» **Instructions to follow**
Copy every entry below verbatim, except for images.

» **Dataset extract**
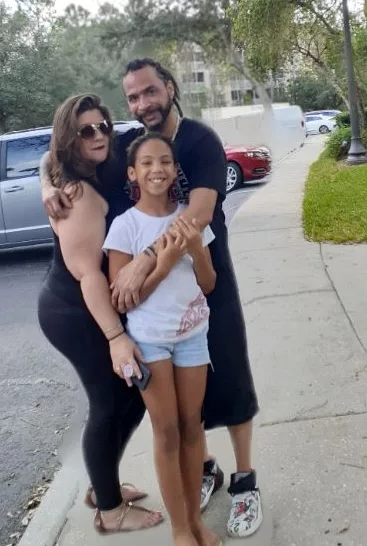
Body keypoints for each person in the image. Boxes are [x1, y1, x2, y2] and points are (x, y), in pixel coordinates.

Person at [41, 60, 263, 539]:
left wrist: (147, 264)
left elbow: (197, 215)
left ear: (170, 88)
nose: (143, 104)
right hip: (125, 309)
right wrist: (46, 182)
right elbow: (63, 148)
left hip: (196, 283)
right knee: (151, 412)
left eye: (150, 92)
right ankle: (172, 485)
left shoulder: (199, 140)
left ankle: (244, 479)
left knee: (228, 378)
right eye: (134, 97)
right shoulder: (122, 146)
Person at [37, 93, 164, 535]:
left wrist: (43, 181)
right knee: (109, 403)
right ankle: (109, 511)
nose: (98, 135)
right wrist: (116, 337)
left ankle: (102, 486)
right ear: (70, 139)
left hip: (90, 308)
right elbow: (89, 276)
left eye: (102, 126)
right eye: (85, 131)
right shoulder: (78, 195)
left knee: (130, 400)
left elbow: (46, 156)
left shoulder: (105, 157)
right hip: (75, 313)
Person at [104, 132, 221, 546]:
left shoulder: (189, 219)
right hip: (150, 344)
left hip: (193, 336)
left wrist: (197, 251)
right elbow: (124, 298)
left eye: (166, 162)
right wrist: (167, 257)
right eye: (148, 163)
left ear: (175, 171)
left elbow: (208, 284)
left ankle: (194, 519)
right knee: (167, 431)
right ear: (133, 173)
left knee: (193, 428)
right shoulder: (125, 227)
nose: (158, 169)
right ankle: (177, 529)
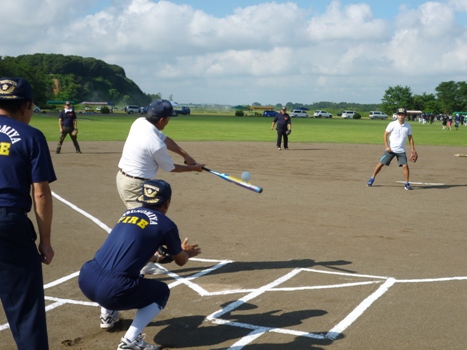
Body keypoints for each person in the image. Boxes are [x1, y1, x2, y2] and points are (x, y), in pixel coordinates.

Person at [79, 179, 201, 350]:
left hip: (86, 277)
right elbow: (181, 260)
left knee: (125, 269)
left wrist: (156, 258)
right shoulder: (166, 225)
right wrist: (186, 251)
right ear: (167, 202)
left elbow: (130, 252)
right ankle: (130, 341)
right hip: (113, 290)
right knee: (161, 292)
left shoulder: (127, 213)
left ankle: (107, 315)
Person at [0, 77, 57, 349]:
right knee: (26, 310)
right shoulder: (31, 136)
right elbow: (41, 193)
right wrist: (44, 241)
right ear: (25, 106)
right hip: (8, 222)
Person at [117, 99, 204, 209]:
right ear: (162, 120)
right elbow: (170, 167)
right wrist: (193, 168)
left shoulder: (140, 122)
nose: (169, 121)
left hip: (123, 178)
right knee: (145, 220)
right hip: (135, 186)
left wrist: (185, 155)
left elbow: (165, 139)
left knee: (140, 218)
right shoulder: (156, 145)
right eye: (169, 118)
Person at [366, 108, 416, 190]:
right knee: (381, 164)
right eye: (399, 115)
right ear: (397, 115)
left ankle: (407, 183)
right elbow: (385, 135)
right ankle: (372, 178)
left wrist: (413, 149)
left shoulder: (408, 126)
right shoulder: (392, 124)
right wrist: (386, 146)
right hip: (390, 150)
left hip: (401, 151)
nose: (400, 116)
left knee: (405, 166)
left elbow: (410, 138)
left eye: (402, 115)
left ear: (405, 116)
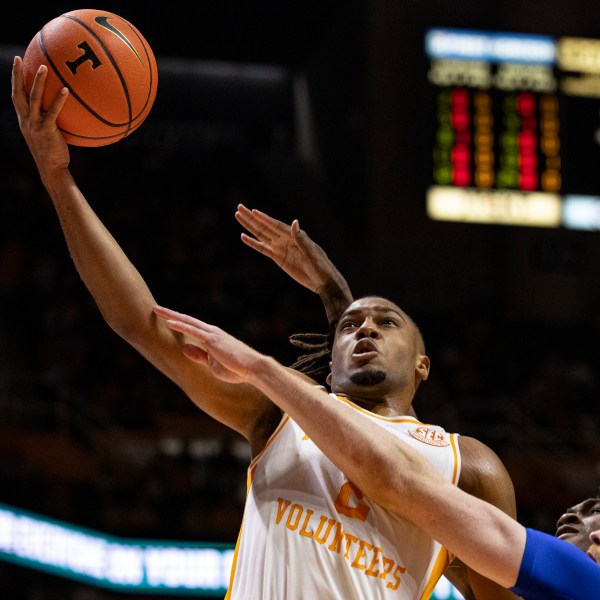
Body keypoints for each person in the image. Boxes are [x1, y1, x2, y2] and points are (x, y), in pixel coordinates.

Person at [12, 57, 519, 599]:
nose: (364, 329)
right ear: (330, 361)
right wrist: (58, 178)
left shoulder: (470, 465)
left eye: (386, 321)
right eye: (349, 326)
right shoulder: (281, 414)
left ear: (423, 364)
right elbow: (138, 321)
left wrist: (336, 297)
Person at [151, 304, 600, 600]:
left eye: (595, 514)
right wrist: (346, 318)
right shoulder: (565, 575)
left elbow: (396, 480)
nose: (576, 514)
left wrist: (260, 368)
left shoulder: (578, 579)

» **Answer to the problem**
Body keypoints for each person in the image. Boxes are [x1, y1, x2, y2] and points are (x, y), in pixel coordinates.

Person at [41, 60, 263, 539]:
left wrist: (147, 264)
left elbow: (197, 215)
left ear: (170, 88)
nose: (143, 104)
right hip: (125, 309)
right wrist: (46, 182)
right elbow: (63, 148)
left hip: (196, 283)
right knee: (151, 412)
left eye: (150, 92)
right ankle: (172, 485)
left shoulder: (199, 140)
left ankle: (244, 479)
left knee: (228, 378)
right eye: (134, 97)
right shoulder: (122, 146)
Person at [37, 93, 164, 535]:
left wrist: (43, 181)
right knee: (109, 403)
right ankle: (109, 511)
nose: (98, 135)
right wrist: (116, 337)
left ankle: (102, 486)
right ear: (70, 139)
left hip: (90, 308)
right elbow: (89, 276)
left eye: (102, 126)
right eye: (85, 131)
right shoulder: (78, 195)
left knee: (130, 400)
left elbow: (46, 156)
left shoulder: (105, 157)
right hip: (75, 313)
Person at [104, 132, 221, 546]:
left shoulder: (189, 219)
right hip: (150, 344)
left hip: (193, 336)
left wrist: (197, 251)
right elbow: (124, 298)
left eye: (166, 162)
right wrist: (167, 257)
right eye: (148, 163)
left ear: (175, 171)
left elbow: (208, 284)
left ankle: (194, 519)
right knee: (167, 431)
right ear: (133, 173)
left knee: (193, 428)
right shoulder: (125, 227)
nose: (158, 169)
right ankle: (177, 529)
Body keypoints for each person in the image. Boxes are [x1, y1, x2, y2] and points are (x, y), in pixel coordinates.

Person at [79, 179, 201, 350]:
left hip: (86, 277)
right elbow: (181, 260)
left knee: (125, 269)
left wrist: (156, 258)
right shoulder: (166, 225)
right wrist: (186, 251)
right ear: (167, 202)
left elbow: (130, 252)
right ankle: (130, 341)
right hip: (113, 290)
right knee: (161, 292)
left shoulder: (127, 213)
left ankle: (107, 315)
Person at [0, 77, 57, 349]:
right knee: (26, 310)
right shoulder: (31, 136)
right elbow: (41, 193)
right wrist: (44, 241)
right ear: (25, 106)
right hip: (8, 222)
Person at [117, 99, 204, 209]:
right ear: (162, 120)
right elbow: (170, 167)
right wrist: (193, 168)
left shoulder: (140, 122)
nose: (169, 121)
left hip: (123, 178)
right knee: (145, 220)
right hip: (135, 186)
left wrist: (185, 155)
left elbow: (165, 139)
left knee: (140, 218)
right shoulder: (156, 145)
right eye: (169, 118)
Person at [366, 108, 416, 190]:
right knee: (381, 164)
right eye: (399, 115)
right ear: (397, 115)
left ankle: (407, 183)
right elbow: (385, 135)
right ankle: (372, 178)
left wrist: (413, 149)
left shoulder: (408, 126)
right shoulder: (392, 124)
right wrist: (386, 146)
right hip: (390, 150)
left hip: (401, 151)
nose: (400, 116)
left knee: (405, 166)
left elbow: (410, 138)
left eye: (402, 115)
left ear: (405, 116)
Body keypoints for each person in the image. Boxes are [x1, y1, x2, y2] and points are (x, y), in pixel coordinates.

Person at [12, 57, 519, 599]:
nose: (364, 329)
right ear: (330, 361)
right wrist: (58, 178)
left shoulder: (470, 465)
left eye: (386, 321)
right eye: (349, 326)
right shoulder: (281, 414)
left ear: (423, 364)
right elbow: (138, 321)
left wrist: (336, 297)
Person at [151, 304, 600, 600]:
left eye: (595, 514)
right wrist: (346, 318)
right shoulder: (565, 575)
left elbow: (396, 480)
nose: (576, 514)
left wrist: (260, 368)
left shoulder: (578, 579)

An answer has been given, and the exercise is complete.